Uma das personalidades francesas por quem sinto incomensurável admiração é a militante pacifista Mireille Jospin, mãe do antigo primeiro-ministro Lionel Jospin e da psicóloga Nöelle Châtelet que, um dia, mesmo sem sintomas de doença grave, decidiu já ter vivido o bastante para pôr termo à existência com a ajuda de quem o pudesse fazer. Por isso recorreu à Dignitas, empresa suíça, que possibilita a morte assistida a quem quer ser efetivo dono desse desenlace da vida.
Embora o filho a tentasse disso impedir, a corajosa senhora contou com o apoio da filha, que a acompanhou até ao seu derradeiro instante.
Desde que isso aconteceu - em 2002 - sempre defendi ser essa a melhor solução para quando ajuizar ser esse o momento de me despedir de quem tenho sido. Bastou para tal o acompanhamento de situações de Alzheimer ou de dolorosos cancros em familiares muito próximos para entender que a vida, tal qual a entendo, não perdura até ao momento em que o coração para e o cérebro deixa de ser irrigado. Existem muitas situações em que as dores são exageradas e os falaciosos cuidados paliativos só servem de alibi de boa consciência a quem quer forçar a sua aplicação. Porque a verdadeira vida, aquela usufruída com o prazer de a sentir compensadora, desaparece muito antes.
Mesmo na classe médica e de enfermagem reina grande hipocrisia a tal respeito como se verificou quando a bastonária de uma das Ordens representativas desses profissionais veio contar inocentemente uma realidade facilmente conjeturável e quase foi defenestrada na praça pública pelos fanáticos, que se sentem com direito de prolongar a vida a quem quase por certo a não pretenderia mais sofrer.

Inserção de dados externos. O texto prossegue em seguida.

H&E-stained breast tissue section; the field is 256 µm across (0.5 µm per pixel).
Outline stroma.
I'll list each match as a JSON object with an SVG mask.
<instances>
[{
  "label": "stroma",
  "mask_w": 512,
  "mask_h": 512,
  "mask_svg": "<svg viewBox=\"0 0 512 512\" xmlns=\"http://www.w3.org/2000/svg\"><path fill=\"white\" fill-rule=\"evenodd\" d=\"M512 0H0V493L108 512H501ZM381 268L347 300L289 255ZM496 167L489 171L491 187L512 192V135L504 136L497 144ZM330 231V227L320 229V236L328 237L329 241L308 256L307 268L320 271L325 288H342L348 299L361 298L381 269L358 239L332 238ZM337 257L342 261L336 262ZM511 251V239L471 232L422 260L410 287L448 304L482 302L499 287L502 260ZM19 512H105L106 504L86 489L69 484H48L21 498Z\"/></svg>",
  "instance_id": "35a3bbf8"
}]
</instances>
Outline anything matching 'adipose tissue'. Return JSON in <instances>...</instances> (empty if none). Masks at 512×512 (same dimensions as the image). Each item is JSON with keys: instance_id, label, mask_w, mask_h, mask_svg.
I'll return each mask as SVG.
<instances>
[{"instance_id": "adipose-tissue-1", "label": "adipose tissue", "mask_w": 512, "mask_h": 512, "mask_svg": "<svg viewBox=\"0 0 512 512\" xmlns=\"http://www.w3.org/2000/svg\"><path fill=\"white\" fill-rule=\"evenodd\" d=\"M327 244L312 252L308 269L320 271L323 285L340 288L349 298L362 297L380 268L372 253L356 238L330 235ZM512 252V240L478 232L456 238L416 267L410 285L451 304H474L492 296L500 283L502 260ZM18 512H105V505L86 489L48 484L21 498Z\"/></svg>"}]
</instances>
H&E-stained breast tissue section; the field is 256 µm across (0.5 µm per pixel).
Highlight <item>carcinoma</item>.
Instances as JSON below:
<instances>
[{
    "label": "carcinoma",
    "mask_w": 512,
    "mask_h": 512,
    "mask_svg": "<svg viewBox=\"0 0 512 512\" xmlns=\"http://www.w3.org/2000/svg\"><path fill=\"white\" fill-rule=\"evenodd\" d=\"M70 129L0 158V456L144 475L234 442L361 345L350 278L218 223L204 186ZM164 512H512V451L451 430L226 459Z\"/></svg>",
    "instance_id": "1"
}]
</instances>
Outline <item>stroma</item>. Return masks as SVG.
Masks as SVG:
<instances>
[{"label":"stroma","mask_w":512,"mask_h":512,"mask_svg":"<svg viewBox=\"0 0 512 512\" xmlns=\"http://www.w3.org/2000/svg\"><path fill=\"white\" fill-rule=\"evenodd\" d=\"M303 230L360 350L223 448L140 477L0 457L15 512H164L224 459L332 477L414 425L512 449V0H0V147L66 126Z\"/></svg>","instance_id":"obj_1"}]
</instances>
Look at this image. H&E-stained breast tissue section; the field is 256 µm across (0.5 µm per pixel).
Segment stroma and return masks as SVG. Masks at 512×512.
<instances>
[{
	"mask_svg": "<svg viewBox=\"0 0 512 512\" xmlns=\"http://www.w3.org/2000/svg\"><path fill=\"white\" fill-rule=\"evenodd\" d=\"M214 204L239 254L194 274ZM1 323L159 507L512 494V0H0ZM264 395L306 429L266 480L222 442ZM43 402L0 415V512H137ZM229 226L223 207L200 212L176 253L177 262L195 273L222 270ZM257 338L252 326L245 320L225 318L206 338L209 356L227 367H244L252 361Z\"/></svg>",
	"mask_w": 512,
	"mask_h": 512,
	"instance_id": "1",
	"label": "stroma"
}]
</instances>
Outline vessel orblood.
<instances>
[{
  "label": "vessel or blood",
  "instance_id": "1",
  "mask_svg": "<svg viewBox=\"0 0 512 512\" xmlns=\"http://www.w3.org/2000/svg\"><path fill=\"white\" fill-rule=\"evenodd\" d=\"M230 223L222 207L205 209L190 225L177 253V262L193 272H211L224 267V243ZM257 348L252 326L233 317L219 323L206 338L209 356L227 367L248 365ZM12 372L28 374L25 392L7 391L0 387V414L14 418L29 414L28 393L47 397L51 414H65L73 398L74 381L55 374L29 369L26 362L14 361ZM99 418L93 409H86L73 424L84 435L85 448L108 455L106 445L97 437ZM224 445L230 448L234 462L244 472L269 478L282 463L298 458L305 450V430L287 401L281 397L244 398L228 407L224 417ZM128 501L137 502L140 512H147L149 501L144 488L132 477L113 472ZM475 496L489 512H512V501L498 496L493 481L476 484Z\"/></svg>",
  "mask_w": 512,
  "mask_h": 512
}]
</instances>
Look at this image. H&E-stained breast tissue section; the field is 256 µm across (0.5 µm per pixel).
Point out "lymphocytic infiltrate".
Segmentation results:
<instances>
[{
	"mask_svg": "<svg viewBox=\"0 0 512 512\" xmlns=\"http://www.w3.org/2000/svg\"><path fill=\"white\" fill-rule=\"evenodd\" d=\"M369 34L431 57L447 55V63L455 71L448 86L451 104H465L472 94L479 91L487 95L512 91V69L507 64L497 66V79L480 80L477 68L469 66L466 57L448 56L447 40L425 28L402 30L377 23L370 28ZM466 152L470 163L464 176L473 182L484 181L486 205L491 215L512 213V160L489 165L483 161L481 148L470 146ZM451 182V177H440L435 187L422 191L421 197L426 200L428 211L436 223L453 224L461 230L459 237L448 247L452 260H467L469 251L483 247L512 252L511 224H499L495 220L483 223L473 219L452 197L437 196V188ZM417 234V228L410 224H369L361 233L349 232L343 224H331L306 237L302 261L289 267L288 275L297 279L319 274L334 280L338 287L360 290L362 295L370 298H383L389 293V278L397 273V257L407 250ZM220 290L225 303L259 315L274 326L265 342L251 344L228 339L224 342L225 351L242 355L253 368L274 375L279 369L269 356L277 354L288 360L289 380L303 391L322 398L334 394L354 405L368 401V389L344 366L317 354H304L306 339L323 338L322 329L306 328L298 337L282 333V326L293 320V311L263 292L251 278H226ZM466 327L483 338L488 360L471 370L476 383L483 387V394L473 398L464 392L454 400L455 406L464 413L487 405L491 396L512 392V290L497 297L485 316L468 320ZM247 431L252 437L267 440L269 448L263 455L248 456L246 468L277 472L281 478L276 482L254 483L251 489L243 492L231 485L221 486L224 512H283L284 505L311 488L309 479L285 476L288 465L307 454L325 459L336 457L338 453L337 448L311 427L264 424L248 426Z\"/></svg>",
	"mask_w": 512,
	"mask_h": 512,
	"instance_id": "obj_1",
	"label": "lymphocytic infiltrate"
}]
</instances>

Quantos médicos e enfermeiros terão aliviado, por dever de humanidade, o doloroso fim de quem apenas sofre e para quem a morte representa o alívio definitivo?
Contra a ainda excessiva influência das religiões nos assuntos, que só têm a ver com os direitos dos cidadãos, o direito à morte assistida e à eutanásia correspondem ao salto qualitativo necessário para que as nossas sociedades se tornem mais civilizadas. Porque nunca uma sociedade será livre de facto, se impedir os seus cidadãos de disporem do seu próprio corpo!
Muito embora, aos sessenta anos, sinta estar a viver uma das épocas mais felizes da minha vida, quero ter o direito de abdicar de viver se essa alegria de despertar para cada dia terminar de uma forma que se revele irreversível. Sem ter ninguém a olhar-me com comiseração com aquelas fórmulas parvas, segundo as quais nos devemos submeter a vontades divinas e para não comprometer a “salvação” de uma alma em que não acredito. Exijo, pois, o direito a viver o meu ateísmo em todas as implicações, que esta condição significa sem me ter de sujeitar ao sentimento de quem ainda se submete aos ditames dos valores judaico-cristãos.
Reivindico, pois, o direito a morrer tão pacificamente e sem dor como se explicita na cena de «À Beira do Fim» referenciada no clip anexo a este post, sempre por mim tida como a ideal para o meu próprio fim.
É por isso mesmo que o projeto de lei agora apresentado pelo Bloco de Esquerda para legalizar “a morte assistida” (e que incluirá o suicídio assistido e a eutanásia), me saiba a pouco, apesar da concordância com a exclusão das crianças e das pessoas com problemas de saúde mental, tendo em conta os riscos de uma deriva eugenista.
Tratando-se de um primeiro passo, desejarei que, num futuro tangível para mim mesmo, ela não se limite a abreviar a morte de doentes em grande sofrimento e sem esperança de cura, possibilitando-a à escolha livre e consciente de quem nela pretenda encontrar o seu fim.